- _CONSIGNE 1_
Selon le texte sur le potager du paresseux, quelle épaisseur de foin Didier étale-t-il chaque fin d'automne sur ses planches de culture ?
- _CONSIGNE 2_
Poursuivez le texte sur le potager du paresseux en enchaînant directement après sa dernière phrase.

- _TEXTE SUPPORT_
Reportage au Potager du Paresseux

Lors d'un récent déplacement en Alsace, j'ai eu la chance d'être accueilli par Didier Helmstetter pour une visite de son potager.  Son "potager du paresseux" comme il l'appelle, car le but est de minimiser le plus possible ses efforts physiques, tout en cultivant des légumes de façon naturelle sans produits chimiques, pour produire une nourriture saine.

Comment est situé ce potager ?

De création relativement récente (quelques années), ce potager se trouve sur un terrain d'environ 500 m2 en légère pente. Toute la surface n'est pas cultivée, laissant de larges passages enherbés avec du trèfle blanc qui a été semé exprès.

Derrière Didier, les parcelles couvertes de foin
Derrière Didier, les parcelles couvertes de foin


Quelle est la particularité du Potager du Paresseux ?

En fait il y en a deux : d'une part le sol de ce potager n'est jamais travaillé et d'autre part il est recouvert toute l'année d'une épaisse couche de foin.

À l'origine c'était une prairie et Didier a procédé de manière très simple pour créer ses planches de culture : il tond à ras un bout de prairie puis il le recouvre de 20 cm de foin. Quelques mois plus tard, l'herbe de la prairie s'est décomposée sous le foin et Didier va pouvoir mettre en place des cultures de légumes.

Et tout cela sans jamais retourner la terre.

Sous le foin, la terre est devenue bien grumeleuse
Sous le foin, la terre est devenue bien grumeleuse


La technique du foin

Chaque année en fin d'automne, pendant la seconde quinzaine de novembre, Didier place une couche de 20 cm de foin bien tassé sur la terre de chacune de ses planches de culture.

Pour cela, il utilise une balle de foin venant d'un agriculteur voisin.

Pourquoi du foin et pas de la paille, des tontes de pelouse ou bien du BRF ? Parce que le foin a une composition équilibrée et qu'il représente le meilleur compromis en tant que paillis nutritif pour améliorer le sol. La paille est trop riche en cellulose et les tontes sont trop riches en azote.

Et en plus la paille a pu être traitée avec différents produits chimiques, en particulier des fongicides, alors que Didier cherche justement à favoriser les champignons microscopiques pour garder son sol vivant.

Au printemps, Didier va installer des plants de légumes en creusant des trous à travers le foin, dans le sol qui commence déjà à s'ameublir. Il pourra aussi faire des semis dans des sillons qu'il formera en découpant le foin grâce à un outil de son invention.

Le foin va être absorbé par le sol petit à petit jusqu'à la fin du mois d'août, et Didier va recharger si besoin en remettant une fine couche de foin avant les cultures d'automne.

Une balle de foin attend d'être étalée
Une balle de foin attend d'être étalée


Les avantages de cette technique

Didier explique que le foin étalé en couche épaisse va produire 4 effets bénéfiques pour le sol :

1er effet : un effet "bâche plastique noire" qui va empêcher les graines de mauvaises herbes annuelles de germer par manque de lumière. Et les herbes déjà présentes vont dépérir, toujours par manque de luminosité.

Avantage pour le jardinier paresseux : plus besoin de passer la binette pour désherber entre les légumes.

- _LIGNES DE DONNÉES_

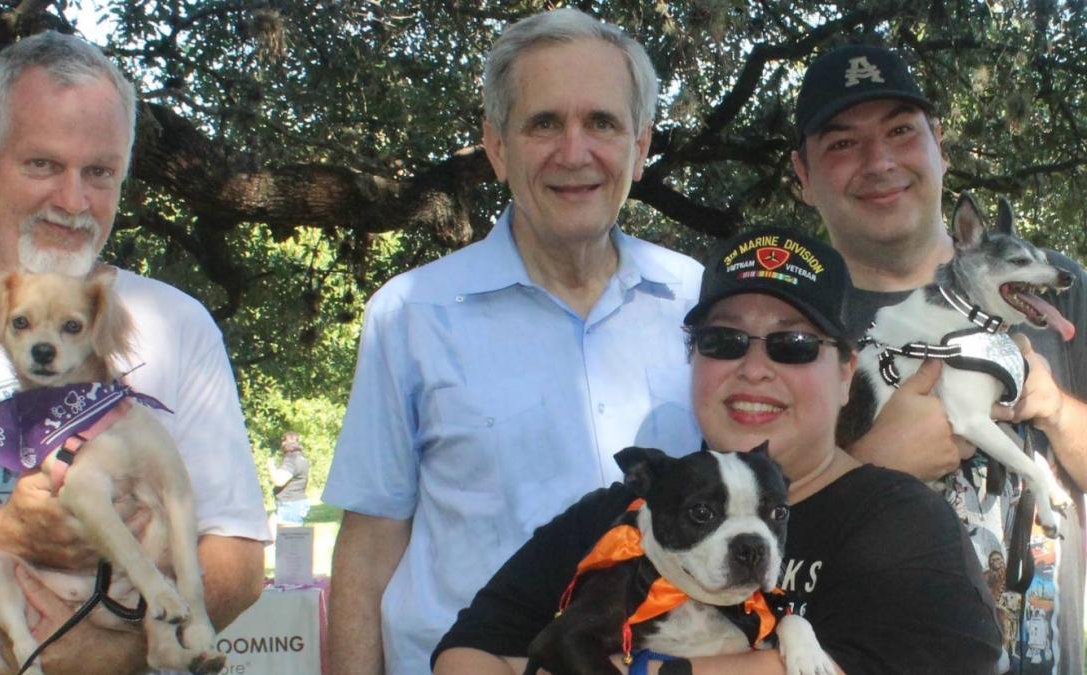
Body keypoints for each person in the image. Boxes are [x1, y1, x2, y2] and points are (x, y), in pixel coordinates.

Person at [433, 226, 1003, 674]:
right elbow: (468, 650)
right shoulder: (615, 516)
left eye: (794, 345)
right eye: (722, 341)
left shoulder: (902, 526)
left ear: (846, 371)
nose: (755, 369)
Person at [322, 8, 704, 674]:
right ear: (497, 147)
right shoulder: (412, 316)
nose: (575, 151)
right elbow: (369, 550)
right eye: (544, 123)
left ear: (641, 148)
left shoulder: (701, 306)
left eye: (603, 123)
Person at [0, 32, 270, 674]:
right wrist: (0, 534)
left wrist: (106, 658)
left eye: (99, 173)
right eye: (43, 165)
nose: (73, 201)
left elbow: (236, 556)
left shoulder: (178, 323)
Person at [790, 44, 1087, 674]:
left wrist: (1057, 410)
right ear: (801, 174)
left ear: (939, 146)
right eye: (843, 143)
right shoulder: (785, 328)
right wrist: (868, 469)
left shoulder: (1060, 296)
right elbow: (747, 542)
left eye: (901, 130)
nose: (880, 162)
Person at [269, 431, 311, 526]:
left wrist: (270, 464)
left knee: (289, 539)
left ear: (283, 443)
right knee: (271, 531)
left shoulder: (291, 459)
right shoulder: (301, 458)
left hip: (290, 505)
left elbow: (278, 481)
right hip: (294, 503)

...

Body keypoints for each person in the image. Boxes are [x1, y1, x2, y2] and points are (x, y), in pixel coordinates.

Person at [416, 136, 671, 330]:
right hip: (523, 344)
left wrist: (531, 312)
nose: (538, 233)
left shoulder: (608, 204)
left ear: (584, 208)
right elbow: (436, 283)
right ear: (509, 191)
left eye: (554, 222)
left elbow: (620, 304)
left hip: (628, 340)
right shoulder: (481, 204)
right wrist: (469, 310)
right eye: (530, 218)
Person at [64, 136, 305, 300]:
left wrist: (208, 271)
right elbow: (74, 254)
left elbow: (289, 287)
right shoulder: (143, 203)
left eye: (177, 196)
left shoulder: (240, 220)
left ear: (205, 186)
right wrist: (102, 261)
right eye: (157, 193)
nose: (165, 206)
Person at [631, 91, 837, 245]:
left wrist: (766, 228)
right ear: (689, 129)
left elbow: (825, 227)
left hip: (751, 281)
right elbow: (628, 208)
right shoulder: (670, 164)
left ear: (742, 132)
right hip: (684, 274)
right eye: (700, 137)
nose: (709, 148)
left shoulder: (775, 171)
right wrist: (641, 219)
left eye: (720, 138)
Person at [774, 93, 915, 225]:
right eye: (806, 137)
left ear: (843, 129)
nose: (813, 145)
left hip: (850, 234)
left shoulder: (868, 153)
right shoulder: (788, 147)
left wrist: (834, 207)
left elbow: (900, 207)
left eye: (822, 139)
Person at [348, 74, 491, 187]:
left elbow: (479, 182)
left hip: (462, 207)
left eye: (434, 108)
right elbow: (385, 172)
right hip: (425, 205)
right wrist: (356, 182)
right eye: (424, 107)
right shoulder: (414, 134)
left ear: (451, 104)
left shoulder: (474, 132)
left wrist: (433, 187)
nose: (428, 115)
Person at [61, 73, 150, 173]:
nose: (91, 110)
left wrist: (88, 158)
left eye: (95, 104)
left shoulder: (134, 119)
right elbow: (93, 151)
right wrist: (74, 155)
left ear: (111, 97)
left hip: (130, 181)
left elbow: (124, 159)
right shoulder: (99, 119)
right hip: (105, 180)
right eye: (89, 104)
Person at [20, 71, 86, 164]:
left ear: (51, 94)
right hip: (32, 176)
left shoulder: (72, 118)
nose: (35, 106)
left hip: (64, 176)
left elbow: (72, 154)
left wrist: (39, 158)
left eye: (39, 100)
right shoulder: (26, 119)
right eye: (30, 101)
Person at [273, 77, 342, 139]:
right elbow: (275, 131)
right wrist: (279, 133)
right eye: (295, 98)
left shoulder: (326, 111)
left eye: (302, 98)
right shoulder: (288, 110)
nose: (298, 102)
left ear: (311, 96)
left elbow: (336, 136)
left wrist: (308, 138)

- _RÉSULTAT ATTENDU 1_
Une couche de 20 cm de foin bien tassé.

- _RÉSULTAT ATTENDU 2_
2ème effet : un effet nourrissant pour les vers de terre, ces grands travailleurs de l'ombre qui décompactent le sol et améliorent sa structure. Ils vont se multiplier et travailler encore plus. De même pour les bactéries et les champignons microscopiques qui font la qualité d'un sol vivant.

Avantage pour le jardinier qui veut épargner ses forces : plus besoin de bêcher son sol pour le décompacter.

3ème effet : un effet fertilisant pour la terre. En se décomposant, le foin (qui est rappelons-le un aliment complet pour les vaches par exemple) va apporter à la terre et donc aux légumes tous les éléments nutritifs dont ils ont besoin pour se développer.

Avantage pour le jardinier qui veut gagner du temps : plus besoin d'apporter de l'engrais, du fumier, ni même du compost.

4ème effet : un effet protecteur pour le sol. Abrité des rayons du soleil, l'eau ne peut s'en évaporer et les crevasses ne se forment plus dans les terres argileuses. Protégée de la pluie battante, la terre ne se tasse plus et reste préservée du froid, les légumes gagnant un sursis sur les gelées.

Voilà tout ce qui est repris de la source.